- [Directions] From the material below, work out how many lines contain "membranous" and answer with the number only.

- [Information supplied]
⟨

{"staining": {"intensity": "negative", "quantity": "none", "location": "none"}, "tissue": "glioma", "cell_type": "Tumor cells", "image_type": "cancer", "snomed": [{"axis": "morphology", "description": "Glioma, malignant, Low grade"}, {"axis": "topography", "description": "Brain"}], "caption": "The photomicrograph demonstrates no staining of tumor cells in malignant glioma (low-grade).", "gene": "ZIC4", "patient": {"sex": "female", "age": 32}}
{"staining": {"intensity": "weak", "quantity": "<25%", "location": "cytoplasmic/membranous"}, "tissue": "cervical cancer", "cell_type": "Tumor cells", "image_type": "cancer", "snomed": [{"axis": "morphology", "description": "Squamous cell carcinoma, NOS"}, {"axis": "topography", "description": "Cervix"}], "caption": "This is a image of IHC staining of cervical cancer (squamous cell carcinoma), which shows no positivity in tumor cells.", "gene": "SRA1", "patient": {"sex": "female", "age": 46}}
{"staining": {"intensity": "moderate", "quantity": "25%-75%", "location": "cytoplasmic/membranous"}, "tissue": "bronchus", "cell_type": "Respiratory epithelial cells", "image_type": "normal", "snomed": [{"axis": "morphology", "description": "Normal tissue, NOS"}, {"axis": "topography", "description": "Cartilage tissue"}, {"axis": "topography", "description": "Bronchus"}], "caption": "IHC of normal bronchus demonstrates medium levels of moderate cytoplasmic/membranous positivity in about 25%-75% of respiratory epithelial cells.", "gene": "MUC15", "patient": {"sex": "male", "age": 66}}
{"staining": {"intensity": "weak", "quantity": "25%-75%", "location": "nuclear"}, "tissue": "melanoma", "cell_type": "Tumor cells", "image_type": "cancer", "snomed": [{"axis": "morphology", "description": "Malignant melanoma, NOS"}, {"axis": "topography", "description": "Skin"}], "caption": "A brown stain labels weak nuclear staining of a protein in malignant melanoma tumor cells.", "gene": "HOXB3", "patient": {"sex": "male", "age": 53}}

⟩

- [Solved exercise] 2